Small geometry tests should include boundary cases. Boundary semantics must be explicit: points on edges either count as inside or outside.

Common Bugs

The most common geometry engine bug is relying on bounding boxes as exact geometry tests. Bounding boxes are filters. They may produce false positives.

Another common bug is choosing a grid cell size without measuring candidate counts.

Objects that span many cells can dominate memory. Large rectangles, long roads, or country-sized polygons need special handling.

Floating-point comparisons near boundaries can produce inconsistent results. Use an epsilon policy or exact arithmetic where appropriate.

Deletion bugs leave stale object IDs in cells. Track object-to-cell mappings.

Coordinate systems are often mixed. Latitude-longitude values should not be treated as flat x-y coordinates unless the domain permits it.

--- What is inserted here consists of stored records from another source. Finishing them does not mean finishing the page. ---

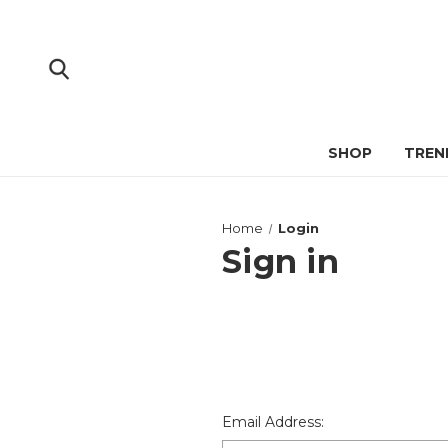
SHOP
TREN
Home
Login
Sign in
Email Address: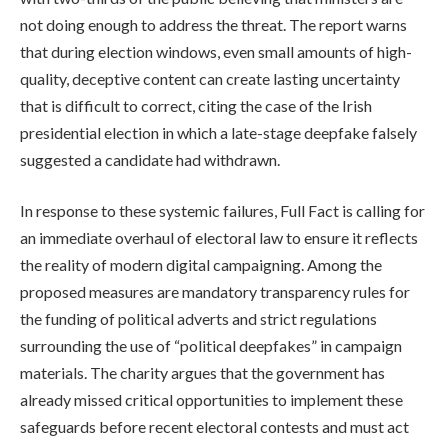
not doing enough to address the threat. The report warns
that during election windows, even small amounts of high-
quality, deceptive content can create lasting uncertainty
that is difficult to correct, citing the case of the Irish
presidential election in which a late-stage deepfake falsely
suggested a candidate had withdrawn.
In response to these systemic failures, Full Fact is calling for
an immediate overhaul of electoral law to ensure it reflects
the reality of modern digital campaigning. Among the
proposed measures are mandatory transparency rules for
the funding of political adverts and strict regulations
surrounding the use of “political deepfakes” in campaign
materials. The charity argues that the government has
already missed critical opportunities to implement these
safeguards before recent electoral contests and must act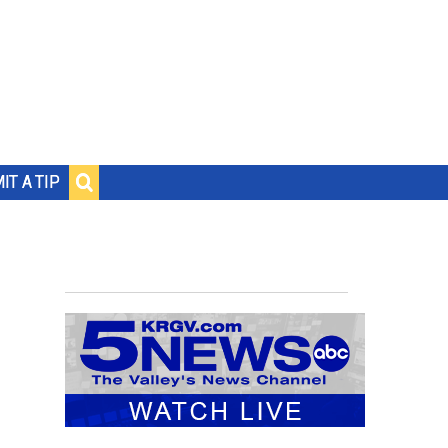
IT A TIP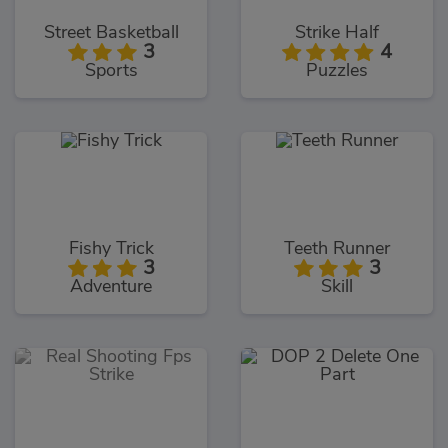
Street Basketball
Strike Half
3
4
Sports
Puzzles
Fishy Trick
Teeth Runner
3
3
Adventure
Skill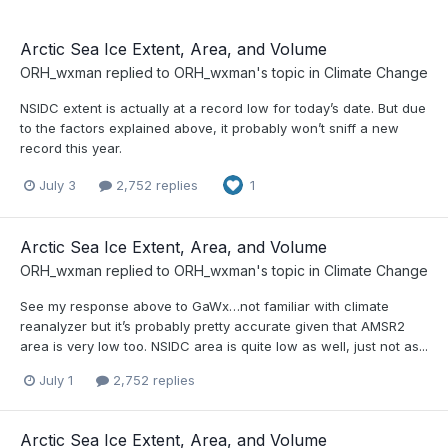
Arctic Sea Ice Extent, Area, and Volume
ORH_wxman
replied to
ORH_wxman
's topic in
Climate Change
NSIDC extent is actually at a record low for today’s date. But due
to the factors explained above, it probably won’t sniff a new
record this year.
July 3
2,752 replies
1
Arctic Sea Ice Extent, Area, and Volume
ORH_wxman
replied to
ORH_wxman
's topic in
Climate Change
See my response above to GaWx…not familiar with climate
reanalyzer but it’s probably pretty accurate given that AMSR2
area is very low too. NSIDC area is quite low as well, just not as...
July 1
2,752 replies
Arctic Sea Ice Extent, Area, and Volume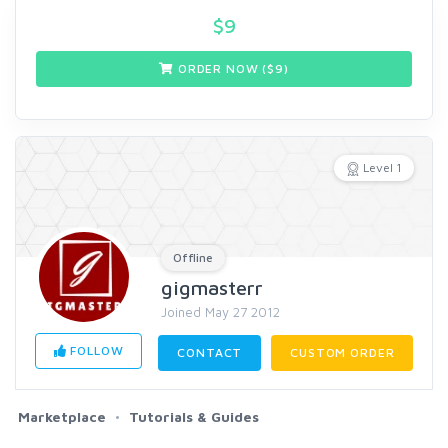
$
9
ORDER NOW ($
9
)
Level 1
Offline
gigmasterr
Joined May 27 2012
FOLLOW
CONTACT
CUSTOM ORDER
Marketplace
Tutorials & Guides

Nearest-neighbor queries are easy to implement incorrectly. Stopping conditions must prove that no unseen cell can contain a closer object.

Recipe

Build the engine in layers.

Start with geometry primitives and exact predicates. Add a brute-force engine as a correctness baseline. Add bounding boxes for every object type. Implement a uniform grid index for rectangular candidate filtering. Add exact second-stage tests for points, rectangles, and segments. Track candidate counts and tune cell size. Add deletion by storing object-to-cell mappings. Move to R-trees when data is clustered, object sizes vary, or grid tuning becomes difficult. Define coordinate and boundary semantics before exposing the API.

The main lesson is that spatial query engines use approximation before precision. Bounding boxes and indexes quickly narrow the search space; exact geometry tests confirm the final answer. This separation keeps the engine fast without giving up correctness.